Testo -
========
La riforma ha confermato l’austerità. Andiamo incontro a una procedura per disavanzo eccessivo e dunque a una correzione strutturale del deficit di almeno lo 0,5% annuo. Da il manifesto.

La recente riforma del Patto di stabilità e crescita, dopo la sua lunga sospensione, tra il 2020 e la fine del 2023, è stata definita, in extremis, a ridosso della scadenza. Ora il testo, passato il «trilogo», dovrà tradursi nella modifica dei Regolamenti. In estrema sintesi, si abbandona la cosiddetta regola del ventesimo (riduzione in venti anni della differenza tra il debito in rapporto al Pil effettivo e il target del 60%), inapplicabile per molti paesi, tra cui l’Italia, e l’obiettivo del saldo strutturale (eccessivamente aleatorio). Inoltre, per verificare l’attuazione del piano, la Commissione utilizzerà la spesa primaria depurata di alcune componenti (fondi europei e stabilizzatori automatici).
========
Dati estratti -
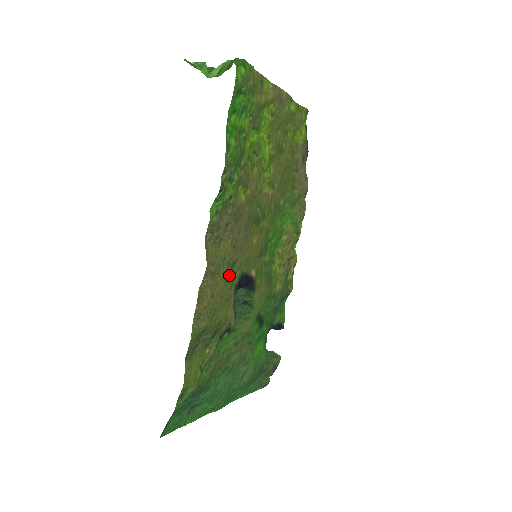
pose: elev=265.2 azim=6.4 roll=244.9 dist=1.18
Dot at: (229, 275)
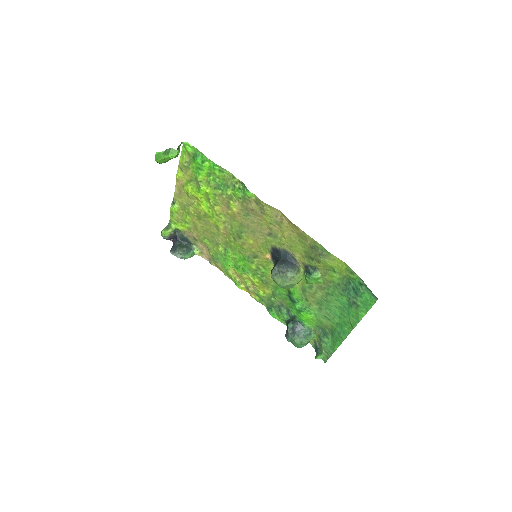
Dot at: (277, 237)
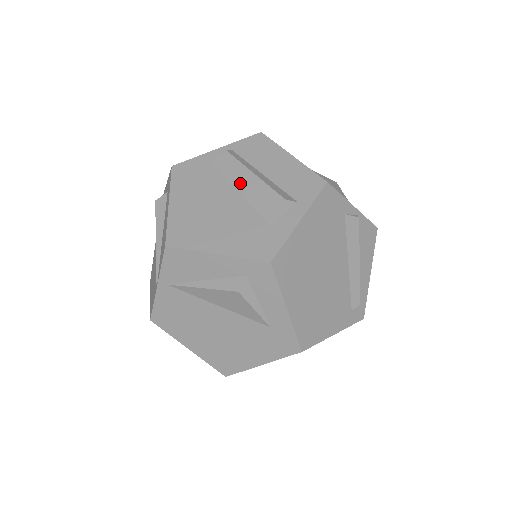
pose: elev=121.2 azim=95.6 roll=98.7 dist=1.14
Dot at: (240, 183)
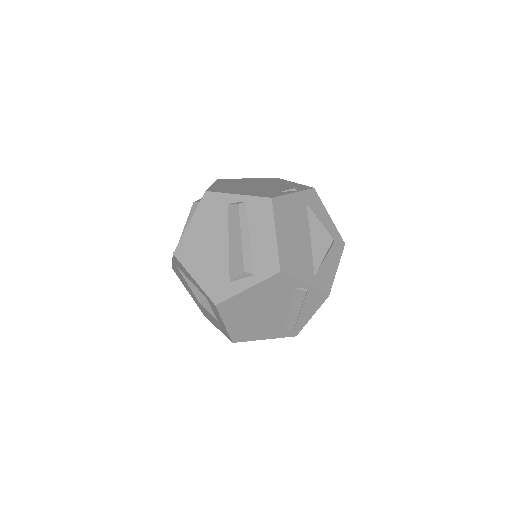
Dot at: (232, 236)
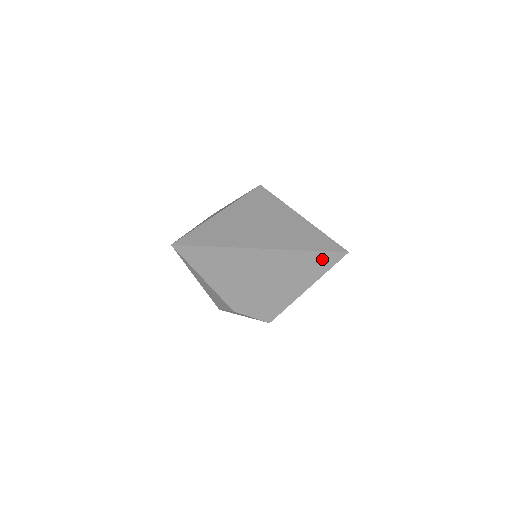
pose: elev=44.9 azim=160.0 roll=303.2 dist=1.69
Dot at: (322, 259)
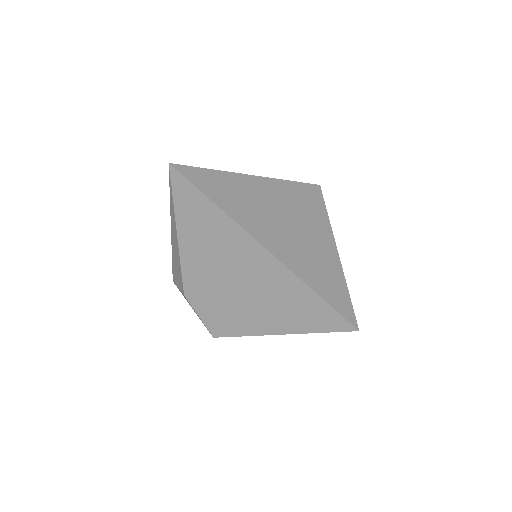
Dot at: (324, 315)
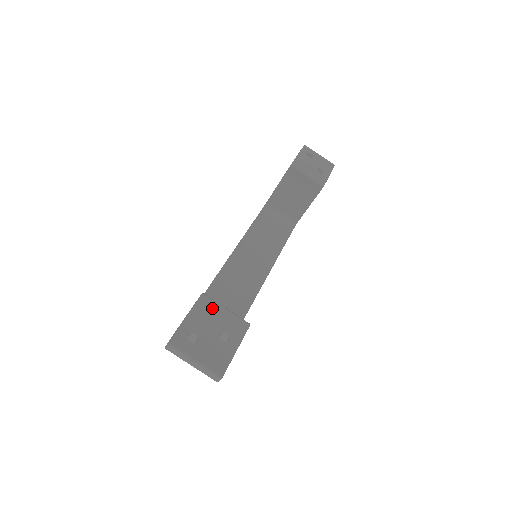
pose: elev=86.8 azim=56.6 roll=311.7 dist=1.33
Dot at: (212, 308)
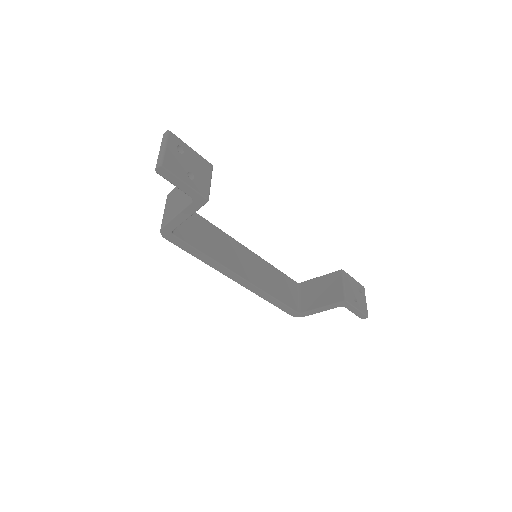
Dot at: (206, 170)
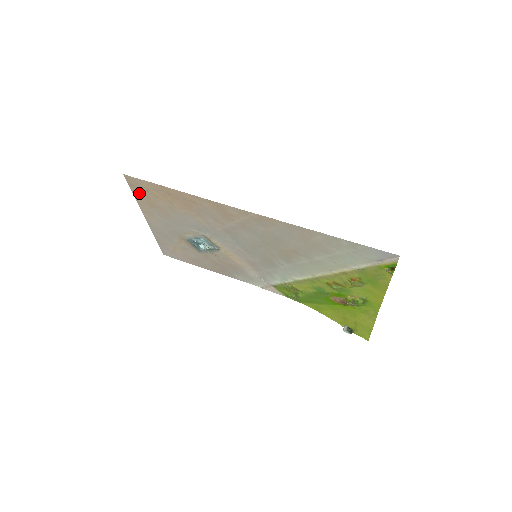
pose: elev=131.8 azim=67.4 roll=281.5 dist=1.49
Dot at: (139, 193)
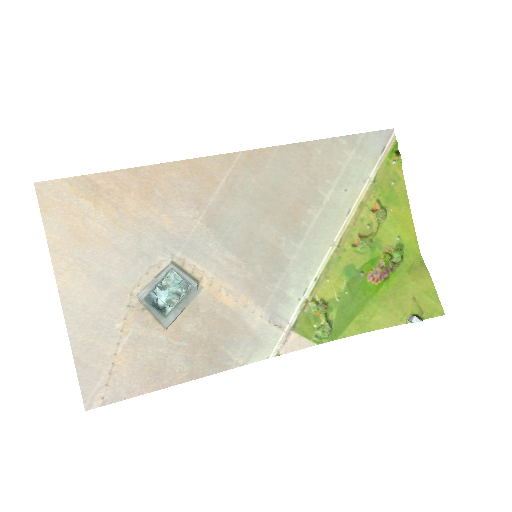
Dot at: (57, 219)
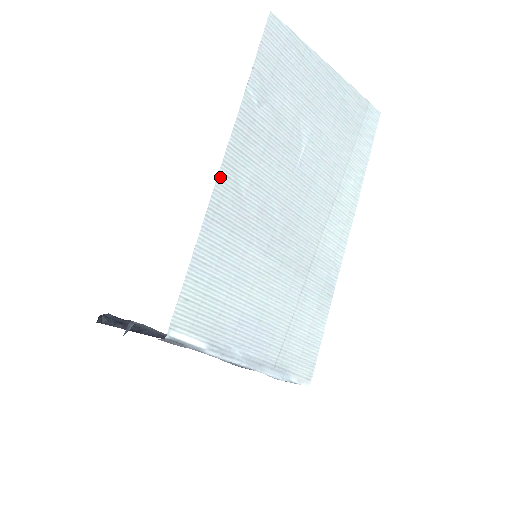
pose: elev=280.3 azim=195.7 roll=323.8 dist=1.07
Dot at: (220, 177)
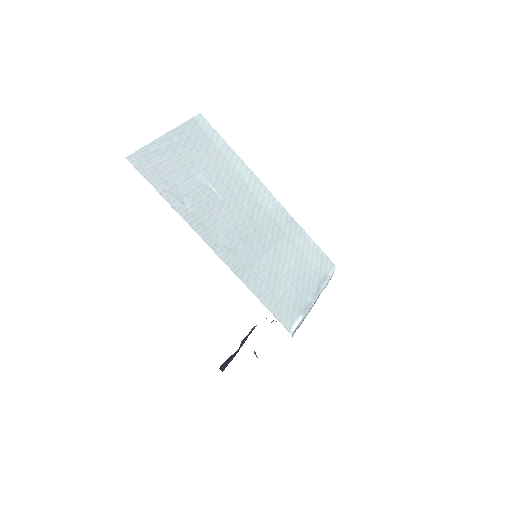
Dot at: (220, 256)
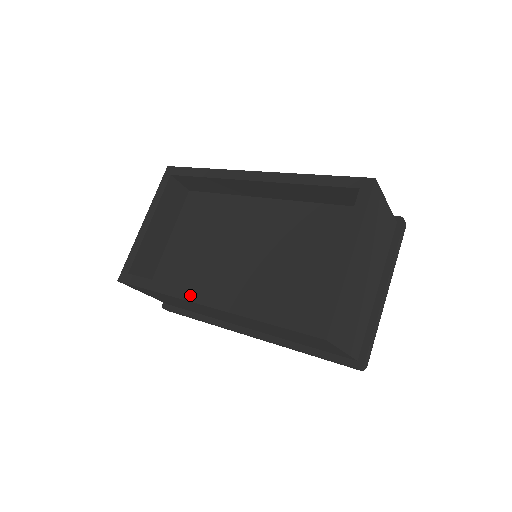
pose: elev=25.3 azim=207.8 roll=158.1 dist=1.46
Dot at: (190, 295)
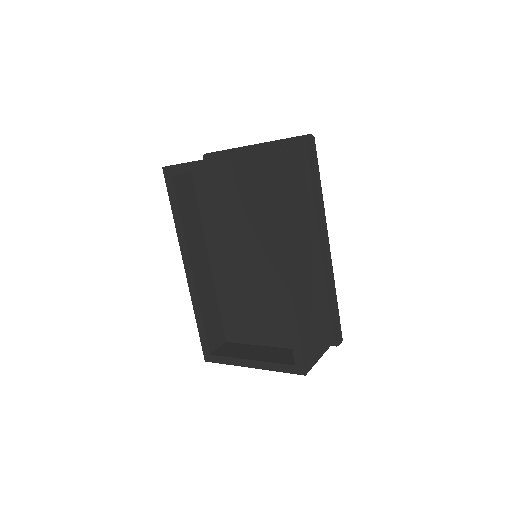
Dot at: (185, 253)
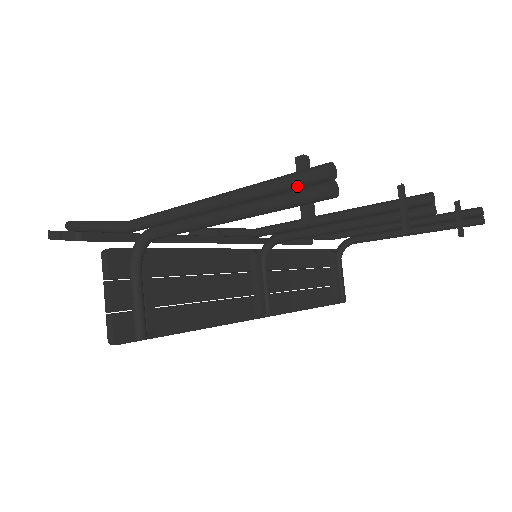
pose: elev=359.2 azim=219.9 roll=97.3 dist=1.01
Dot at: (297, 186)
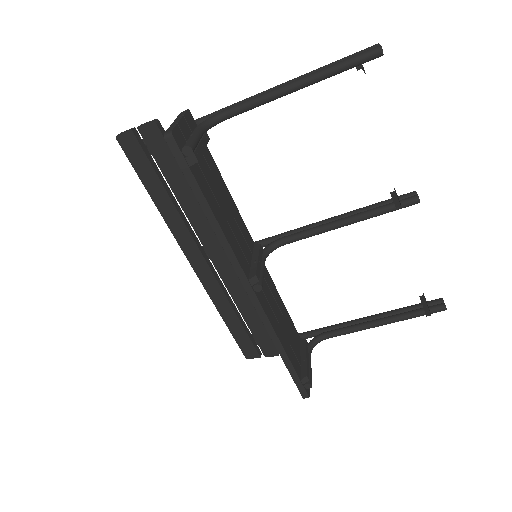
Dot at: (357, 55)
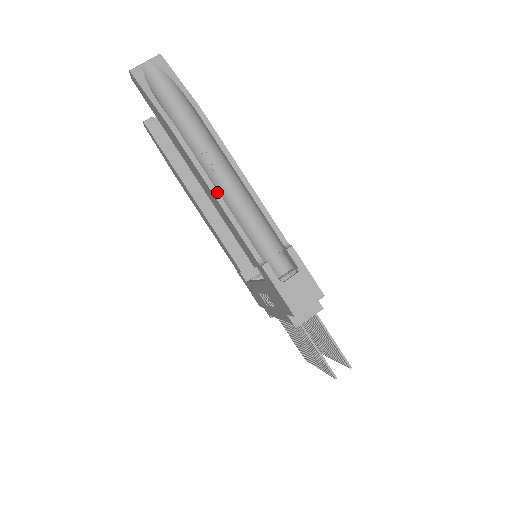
========
Da svolgere - Prosegui il testo sulla riforma del Patto di stabilità e crescita a partire dal punto in cui si interrompe. Gli elementi riportati provengono da un'altra fonte.

Risposta -
Restano in piedi i vincoli stupidi e, tra questi, in particolare quello del debito. Il target del 60% non ha senso. Era la media (Italia esclusa) nel 1997, quando venne approvato il primo Patto. Ma ora siamo vicini al 100% e sarebbe ben possibile assestarsi su questo nuovo livello. Si creerebbe spazio per investimenti (soprattutto tedeschi) e si favorirebbe il rientro dei paesi con alto debito. Meno stupido, per certi versi, era il vincolo sul disavanzo che avrebbe consentito, con un tasso di inflazione al 2% (target della Bce) e una crescita reale del 3% (la speranza della fine degli anni Novanta) di finanziare in disavanzo gli investimenti pubblici (la spesa buona, che oscilla proprio intorno a tre punti di prodotto), senza incrementare lo stock del debito.